Input:
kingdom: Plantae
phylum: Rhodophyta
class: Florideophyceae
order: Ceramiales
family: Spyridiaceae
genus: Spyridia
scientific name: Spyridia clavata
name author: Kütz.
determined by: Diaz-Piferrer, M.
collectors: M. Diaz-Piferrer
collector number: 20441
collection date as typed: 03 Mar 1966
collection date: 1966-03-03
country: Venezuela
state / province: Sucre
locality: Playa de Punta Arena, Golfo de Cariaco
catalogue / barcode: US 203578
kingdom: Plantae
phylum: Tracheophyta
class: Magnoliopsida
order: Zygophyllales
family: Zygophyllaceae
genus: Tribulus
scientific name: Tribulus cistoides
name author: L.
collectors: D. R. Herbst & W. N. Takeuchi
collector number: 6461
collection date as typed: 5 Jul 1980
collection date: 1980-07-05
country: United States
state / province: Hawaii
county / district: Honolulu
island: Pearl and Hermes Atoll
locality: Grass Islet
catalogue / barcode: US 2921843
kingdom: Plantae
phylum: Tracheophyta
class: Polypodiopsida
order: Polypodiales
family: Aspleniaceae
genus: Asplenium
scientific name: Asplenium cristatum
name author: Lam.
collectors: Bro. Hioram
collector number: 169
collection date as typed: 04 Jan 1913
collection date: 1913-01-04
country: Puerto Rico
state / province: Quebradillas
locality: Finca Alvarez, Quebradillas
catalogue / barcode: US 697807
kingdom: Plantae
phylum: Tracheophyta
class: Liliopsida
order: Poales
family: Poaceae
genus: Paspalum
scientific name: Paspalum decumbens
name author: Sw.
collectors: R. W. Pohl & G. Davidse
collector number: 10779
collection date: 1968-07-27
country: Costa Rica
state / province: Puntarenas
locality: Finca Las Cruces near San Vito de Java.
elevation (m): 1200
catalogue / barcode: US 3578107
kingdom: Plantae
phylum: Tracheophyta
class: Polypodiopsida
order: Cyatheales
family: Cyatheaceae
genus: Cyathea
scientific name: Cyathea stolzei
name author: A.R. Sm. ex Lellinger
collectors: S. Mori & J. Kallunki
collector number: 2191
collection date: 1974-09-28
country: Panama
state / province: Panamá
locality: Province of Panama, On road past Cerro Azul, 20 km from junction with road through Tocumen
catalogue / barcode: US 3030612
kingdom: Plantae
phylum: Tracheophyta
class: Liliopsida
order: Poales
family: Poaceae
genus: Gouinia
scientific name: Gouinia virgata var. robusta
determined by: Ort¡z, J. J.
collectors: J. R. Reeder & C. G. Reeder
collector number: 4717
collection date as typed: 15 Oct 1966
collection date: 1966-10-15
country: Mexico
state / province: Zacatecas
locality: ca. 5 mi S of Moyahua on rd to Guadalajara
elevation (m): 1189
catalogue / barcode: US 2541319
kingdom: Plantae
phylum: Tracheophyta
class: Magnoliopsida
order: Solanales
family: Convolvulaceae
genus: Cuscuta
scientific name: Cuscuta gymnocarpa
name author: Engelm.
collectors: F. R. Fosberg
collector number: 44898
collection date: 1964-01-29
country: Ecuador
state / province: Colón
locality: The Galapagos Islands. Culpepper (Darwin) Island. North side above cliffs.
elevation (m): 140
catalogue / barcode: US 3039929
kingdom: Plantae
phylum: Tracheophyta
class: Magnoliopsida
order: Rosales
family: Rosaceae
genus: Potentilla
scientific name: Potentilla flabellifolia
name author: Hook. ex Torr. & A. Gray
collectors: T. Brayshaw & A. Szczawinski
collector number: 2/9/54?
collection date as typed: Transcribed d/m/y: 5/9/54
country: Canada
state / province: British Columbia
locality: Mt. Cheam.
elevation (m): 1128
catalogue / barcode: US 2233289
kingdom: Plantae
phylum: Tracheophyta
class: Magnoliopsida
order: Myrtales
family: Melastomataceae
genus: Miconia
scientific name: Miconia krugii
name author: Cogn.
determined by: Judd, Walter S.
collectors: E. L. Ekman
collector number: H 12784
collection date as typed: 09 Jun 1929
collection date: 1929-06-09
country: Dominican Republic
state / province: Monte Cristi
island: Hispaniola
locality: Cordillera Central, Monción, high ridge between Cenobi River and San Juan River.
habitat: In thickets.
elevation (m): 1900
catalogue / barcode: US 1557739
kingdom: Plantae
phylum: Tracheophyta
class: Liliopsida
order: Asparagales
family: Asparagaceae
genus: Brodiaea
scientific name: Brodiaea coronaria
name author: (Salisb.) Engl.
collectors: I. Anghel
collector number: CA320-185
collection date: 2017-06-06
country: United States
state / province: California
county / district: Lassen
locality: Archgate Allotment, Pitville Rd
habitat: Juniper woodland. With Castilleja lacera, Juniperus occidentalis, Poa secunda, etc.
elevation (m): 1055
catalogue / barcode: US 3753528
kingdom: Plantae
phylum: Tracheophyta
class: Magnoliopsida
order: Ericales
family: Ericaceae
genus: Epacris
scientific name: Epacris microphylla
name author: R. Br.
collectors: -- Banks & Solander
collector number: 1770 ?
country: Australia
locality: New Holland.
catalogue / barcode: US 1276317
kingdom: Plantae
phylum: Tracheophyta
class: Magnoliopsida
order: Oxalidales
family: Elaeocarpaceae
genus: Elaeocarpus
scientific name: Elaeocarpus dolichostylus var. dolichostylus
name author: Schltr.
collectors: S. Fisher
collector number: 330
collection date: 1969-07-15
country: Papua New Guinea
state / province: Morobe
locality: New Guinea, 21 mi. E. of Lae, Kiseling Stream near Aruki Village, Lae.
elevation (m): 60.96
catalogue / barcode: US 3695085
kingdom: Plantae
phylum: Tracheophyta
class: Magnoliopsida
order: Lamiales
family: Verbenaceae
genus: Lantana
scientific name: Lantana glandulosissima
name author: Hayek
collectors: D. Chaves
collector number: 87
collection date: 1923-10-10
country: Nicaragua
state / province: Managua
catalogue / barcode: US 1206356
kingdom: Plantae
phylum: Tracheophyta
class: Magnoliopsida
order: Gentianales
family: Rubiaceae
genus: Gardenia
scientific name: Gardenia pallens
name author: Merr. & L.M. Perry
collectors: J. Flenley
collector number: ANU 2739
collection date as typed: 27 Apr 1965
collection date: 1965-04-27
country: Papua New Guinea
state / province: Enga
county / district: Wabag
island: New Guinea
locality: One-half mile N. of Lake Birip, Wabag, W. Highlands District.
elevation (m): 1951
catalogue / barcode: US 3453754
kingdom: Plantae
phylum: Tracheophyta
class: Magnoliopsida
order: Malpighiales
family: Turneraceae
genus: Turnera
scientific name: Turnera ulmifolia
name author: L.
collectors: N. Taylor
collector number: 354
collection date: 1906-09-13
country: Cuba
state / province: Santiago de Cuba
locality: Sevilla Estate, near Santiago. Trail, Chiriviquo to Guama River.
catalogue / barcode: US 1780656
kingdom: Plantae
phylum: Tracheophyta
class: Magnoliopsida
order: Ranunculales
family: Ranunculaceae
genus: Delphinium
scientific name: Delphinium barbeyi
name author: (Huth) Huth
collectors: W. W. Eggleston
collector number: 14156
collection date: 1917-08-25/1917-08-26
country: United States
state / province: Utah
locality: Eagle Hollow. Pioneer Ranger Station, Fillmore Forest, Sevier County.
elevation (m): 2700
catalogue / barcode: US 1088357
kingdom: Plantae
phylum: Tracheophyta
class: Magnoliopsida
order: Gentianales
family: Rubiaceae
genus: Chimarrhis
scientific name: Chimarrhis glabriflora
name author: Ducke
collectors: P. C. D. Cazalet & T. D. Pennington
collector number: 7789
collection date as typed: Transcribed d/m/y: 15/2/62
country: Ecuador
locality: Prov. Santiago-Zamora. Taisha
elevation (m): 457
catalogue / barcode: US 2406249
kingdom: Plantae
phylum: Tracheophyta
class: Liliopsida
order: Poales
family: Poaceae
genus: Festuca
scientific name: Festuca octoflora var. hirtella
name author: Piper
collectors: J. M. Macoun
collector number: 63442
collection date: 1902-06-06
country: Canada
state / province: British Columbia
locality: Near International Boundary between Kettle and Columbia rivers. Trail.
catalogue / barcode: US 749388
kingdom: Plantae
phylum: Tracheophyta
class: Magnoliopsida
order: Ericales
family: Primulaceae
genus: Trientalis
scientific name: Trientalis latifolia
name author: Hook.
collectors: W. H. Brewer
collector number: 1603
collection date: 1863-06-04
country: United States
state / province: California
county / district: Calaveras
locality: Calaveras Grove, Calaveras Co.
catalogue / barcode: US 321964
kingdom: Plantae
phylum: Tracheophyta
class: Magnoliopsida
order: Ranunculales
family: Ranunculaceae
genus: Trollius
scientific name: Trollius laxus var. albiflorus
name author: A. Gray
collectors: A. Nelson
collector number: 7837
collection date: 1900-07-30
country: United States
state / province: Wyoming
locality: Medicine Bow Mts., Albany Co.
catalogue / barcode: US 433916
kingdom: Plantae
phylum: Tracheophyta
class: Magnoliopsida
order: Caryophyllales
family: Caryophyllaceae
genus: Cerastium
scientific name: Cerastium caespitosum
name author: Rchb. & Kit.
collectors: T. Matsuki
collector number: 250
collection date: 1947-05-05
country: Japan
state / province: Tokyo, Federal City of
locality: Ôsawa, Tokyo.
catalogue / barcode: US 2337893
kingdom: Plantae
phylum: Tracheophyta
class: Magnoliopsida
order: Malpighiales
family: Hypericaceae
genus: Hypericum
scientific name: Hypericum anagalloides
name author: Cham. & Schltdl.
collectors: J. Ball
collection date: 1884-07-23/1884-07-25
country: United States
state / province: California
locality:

What this task involves: Rename "determined by" to "identified by" in the lines from the first one through the line holding "collector number: 20441", inclusive. Return those lines with nothing else changed.

Exercise response:
kingdom: Plantae
phylum: Rhodophyta
class: Florideophyceae
order: Ceramiales
family: Spyridiaceae
genus: Spyridia
scientific name: Spyridia clavata
name author: Kütz.
identified by: Diaz-Piferrer, M.
collectors: M. Diaz-Piferrer
collector number: 20441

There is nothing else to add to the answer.